Many (most?) teachers work with a simple structure when planning a lesson: Teach the theory, give examples, and then do an exercise. The challenge for me was to understand why most students couldn’t apply the theory they had just “learned”. I found several reasons, most prominent of which was as you note, Jamie: the practical applications are treated separately from the theoretical.
So I changed things around: All my lessons start with the physical challenge, practical case, or situation, require students to take a problem solving and creative approach (normally in teams), and present their solutions and ideas (ownership & communication). Then we take the problem and look for situations where it repeats and summarize into a theory, model, or formula.
The result? Many students could now apply theory to practice
And many kinesthetic and goal oriented learners were ecstatic!
(Others who were listening/verbal learners and who were very comfortable with their success in a lecture approach were threatened by the approach - 10-20% of my university level classes)
My biggest challenge? Other faculty: “What a ridiculous idea! Students are not smart enough to create theories that the masters created…” And for those faculty who “go it”, most were not able to apply this new way of thinking to their lesson planning because they themselves had little ability to apply their own learning to practice (ironic, isn’t it!)
Just for interest: Other factors that contribute to the problem of a scientific/theoretical approach to learning:
- snobbery towards “blue collar” work - basically the philosophy that “physical work” is socially lower than mental. This is a pretty powerful belief.

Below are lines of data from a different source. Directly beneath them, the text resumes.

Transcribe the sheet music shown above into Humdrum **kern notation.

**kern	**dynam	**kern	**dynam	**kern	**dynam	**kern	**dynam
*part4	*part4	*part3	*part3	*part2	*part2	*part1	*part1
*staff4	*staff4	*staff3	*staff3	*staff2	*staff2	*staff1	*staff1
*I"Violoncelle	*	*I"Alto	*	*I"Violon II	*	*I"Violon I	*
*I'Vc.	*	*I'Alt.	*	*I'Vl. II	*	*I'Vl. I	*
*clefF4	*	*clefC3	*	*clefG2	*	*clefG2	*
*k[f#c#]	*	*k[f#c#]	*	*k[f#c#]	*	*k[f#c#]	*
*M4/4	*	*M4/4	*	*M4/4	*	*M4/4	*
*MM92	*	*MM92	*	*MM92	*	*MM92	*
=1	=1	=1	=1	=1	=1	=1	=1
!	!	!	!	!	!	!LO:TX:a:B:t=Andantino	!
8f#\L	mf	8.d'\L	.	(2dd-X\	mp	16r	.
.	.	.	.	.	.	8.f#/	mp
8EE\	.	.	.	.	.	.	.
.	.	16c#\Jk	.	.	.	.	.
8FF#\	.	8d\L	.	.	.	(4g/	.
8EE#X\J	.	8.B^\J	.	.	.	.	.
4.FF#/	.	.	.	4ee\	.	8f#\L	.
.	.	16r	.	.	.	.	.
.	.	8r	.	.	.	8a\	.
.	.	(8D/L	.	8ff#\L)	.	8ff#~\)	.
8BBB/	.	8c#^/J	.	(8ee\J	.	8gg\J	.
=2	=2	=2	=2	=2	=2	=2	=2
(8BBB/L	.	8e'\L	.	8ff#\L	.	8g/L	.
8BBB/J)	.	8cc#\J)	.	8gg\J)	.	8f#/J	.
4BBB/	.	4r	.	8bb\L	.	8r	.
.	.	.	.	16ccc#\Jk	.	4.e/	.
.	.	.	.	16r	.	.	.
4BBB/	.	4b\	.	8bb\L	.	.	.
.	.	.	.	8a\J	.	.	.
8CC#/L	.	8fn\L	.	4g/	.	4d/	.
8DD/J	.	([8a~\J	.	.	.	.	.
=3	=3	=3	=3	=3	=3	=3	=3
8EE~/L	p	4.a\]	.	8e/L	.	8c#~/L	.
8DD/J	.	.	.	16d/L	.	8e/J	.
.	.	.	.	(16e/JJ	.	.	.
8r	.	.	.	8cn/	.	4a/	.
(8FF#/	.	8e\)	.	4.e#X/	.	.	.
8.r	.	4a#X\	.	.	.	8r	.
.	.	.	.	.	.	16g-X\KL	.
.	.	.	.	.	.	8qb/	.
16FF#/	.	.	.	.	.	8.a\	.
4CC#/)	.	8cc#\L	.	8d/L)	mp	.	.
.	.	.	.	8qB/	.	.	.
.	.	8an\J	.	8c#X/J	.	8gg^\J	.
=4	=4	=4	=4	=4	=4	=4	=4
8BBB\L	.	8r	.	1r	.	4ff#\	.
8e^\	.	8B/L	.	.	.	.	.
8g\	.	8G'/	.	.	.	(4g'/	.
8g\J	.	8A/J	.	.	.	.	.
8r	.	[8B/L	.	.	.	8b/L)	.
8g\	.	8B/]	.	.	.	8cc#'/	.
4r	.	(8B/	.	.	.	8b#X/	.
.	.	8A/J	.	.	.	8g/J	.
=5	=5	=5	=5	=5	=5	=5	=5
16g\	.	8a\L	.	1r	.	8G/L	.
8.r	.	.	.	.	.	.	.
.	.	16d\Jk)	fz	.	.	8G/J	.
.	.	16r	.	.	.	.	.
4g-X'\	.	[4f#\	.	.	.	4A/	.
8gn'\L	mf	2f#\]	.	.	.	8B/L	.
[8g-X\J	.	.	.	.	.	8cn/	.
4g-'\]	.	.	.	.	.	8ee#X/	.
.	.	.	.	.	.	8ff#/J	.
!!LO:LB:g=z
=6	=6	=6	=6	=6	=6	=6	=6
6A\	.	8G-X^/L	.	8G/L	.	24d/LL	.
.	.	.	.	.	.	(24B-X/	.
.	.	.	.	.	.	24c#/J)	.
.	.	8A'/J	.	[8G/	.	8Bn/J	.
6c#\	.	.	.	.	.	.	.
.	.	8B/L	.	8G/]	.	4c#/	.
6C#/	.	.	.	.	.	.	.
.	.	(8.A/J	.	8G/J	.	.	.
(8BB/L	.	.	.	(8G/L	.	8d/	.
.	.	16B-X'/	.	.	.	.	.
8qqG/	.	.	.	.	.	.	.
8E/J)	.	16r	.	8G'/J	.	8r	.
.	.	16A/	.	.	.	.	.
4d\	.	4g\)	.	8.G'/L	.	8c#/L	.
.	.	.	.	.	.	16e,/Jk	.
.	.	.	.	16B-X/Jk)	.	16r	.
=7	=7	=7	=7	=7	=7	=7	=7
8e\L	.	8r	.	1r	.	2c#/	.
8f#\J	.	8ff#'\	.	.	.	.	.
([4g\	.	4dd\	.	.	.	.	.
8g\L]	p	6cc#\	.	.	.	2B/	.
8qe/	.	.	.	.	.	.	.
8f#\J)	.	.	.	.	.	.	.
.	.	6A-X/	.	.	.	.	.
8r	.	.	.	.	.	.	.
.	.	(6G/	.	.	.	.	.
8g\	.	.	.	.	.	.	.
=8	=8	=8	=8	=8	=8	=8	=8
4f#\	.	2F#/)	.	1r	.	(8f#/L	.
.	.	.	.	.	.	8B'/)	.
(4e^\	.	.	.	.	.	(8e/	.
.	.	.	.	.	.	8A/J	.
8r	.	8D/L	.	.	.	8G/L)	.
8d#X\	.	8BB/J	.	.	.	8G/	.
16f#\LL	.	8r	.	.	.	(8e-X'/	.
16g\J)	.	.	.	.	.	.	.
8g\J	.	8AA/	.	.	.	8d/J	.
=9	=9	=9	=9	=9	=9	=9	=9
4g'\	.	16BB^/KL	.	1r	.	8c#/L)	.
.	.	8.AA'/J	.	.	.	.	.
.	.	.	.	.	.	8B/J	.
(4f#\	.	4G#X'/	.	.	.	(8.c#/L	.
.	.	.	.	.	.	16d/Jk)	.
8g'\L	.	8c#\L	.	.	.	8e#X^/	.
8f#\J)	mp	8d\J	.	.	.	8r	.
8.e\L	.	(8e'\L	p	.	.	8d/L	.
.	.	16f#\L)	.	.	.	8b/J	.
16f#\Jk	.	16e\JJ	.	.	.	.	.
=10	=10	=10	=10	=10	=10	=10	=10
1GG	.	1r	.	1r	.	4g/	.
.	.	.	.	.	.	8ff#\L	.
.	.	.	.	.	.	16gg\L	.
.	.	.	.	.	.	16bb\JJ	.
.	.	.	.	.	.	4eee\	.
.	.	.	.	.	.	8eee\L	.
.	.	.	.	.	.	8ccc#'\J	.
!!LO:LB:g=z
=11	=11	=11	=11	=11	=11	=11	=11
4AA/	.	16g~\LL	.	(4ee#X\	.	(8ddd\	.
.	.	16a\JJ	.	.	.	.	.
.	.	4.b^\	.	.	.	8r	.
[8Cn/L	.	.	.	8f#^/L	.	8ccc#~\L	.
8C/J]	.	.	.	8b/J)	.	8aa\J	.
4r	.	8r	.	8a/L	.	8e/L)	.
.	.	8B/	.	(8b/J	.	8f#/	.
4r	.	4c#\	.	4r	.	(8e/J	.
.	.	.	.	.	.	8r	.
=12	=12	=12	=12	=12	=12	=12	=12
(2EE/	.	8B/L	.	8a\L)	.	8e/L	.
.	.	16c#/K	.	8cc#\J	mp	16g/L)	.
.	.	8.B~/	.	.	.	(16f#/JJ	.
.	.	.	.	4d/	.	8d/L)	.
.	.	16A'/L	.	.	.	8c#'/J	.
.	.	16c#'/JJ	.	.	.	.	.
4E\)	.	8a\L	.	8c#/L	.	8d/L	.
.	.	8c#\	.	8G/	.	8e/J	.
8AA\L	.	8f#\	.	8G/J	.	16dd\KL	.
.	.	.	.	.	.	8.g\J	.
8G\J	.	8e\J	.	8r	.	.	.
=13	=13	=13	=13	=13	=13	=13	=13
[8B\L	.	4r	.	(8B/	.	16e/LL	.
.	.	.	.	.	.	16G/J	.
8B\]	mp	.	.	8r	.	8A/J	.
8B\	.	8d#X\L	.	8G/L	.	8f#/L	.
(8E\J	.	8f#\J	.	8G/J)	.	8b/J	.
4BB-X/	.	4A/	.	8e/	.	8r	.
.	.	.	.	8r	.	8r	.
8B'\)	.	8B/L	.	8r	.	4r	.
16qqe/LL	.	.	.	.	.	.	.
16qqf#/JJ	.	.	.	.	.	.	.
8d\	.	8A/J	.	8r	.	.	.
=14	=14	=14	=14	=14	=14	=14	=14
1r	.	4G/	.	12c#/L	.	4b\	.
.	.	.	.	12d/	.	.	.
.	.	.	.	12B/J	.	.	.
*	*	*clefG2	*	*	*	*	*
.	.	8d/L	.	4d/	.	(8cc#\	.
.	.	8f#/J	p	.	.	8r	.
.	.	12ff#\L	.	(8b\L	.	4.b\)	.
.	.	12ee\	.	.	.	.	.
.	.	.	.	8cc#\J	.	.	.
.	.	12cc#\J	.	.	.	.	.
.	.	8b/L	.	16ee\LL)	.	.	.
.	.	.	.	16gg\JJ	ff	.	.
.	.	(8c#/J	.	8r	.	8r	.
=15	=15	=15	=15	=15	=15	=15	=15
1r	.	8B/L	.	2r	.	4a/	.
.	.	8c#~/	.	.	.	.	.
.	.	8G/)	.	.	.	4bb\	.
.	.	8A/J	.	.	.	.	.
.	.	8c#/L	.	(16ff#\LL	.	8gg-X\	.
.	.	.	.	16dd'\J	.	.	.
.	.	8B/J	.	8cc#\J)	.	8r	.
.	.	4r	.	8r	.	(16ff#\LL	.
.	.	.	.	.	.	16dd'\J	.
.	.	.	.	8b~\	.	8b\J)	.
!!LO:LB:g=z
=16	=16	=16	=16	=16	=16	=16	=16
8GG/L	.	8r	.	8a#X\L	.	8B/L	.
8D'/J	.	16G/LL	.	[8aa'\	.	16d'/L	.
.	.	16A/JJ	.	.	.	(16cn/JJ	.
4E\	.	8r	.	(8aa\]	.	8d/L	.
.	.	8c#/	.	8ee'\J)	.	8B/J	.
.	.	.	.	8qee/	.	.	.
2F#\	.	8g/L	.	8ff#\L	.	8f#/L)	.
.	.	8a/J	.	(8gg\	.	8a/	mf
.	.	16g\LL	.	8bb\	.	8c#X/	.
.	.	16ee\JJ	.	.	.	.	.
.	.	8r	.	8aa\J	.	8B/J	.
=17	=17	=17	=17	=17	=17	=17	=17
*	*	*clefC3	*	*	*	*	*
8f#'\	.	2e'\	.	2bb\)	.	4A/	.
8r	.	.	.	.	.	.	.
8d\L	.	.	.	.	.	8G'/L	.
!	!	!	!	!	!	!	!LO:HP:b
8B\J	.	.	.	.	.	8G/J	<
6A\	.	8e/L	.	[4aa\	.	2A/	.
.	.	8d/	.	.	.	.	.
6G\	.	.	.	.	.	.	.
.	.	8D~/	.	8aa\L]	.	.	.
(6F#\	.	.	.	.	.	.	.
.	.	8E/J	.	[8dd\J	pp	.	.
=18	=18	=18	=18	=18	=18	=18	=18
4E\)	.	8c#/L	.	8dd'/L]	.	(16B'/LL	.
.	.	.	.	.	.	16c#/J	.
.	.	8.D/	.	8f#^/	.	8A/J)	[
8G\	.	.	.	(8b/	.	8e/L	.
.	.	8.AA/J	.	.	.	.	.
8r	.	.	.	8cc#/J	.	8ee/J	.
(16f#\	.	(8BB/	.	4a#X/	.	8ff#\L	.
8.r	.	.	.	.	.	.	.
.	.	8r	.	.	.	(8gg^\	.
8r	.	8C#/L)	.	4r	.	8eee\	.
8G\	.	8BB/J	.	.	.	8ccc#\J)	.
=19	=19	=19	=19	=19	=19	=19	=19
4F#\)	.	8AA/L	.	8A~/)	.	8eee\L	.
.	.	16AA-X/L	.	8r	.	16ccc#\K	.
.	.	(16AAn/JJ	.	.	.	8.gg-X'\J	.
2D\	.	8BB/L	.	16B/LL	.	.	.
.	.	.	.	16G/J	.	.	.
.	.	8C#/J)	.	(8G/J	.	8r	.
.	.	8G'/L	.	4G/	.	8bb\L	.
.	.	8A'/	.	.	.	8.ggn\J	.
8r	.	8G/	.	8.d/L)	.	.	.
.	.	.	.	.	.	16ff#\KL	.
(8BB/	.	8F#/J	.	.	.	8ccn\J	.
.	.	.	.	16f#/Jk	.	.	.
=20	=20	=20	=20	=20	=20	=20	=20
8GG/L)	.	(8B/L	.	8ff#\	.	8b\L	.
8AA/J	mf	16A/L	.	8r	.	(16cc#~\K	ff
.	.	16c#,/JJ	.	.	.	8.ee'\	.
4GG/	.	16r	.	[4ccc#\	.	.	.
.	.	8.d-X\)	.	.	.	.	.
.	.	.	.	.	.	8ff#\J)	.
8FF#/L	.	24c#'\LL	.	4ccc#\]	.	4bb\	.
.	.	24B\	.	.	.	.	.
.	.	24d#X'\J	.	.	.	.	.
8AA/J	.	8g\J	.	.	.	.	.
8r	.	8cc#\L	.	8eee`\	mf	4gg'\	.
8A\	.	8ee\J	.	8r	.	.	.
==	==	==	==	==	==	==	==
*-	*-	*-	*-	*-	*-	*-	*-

- A primarily Asian learning mode of “Learn from a Master [by listening], become a Master, iterate what you learned from a Master”. This is in contrast to a constructivist approach to learning.
Great article, Jamie!
Cheers,
Paul Kurucz
(a former university faculty)
I’ve started to create a checklist of things I want to do immediatley after reading a book/article etc and its serving me well. This is a very insightful site for scholars.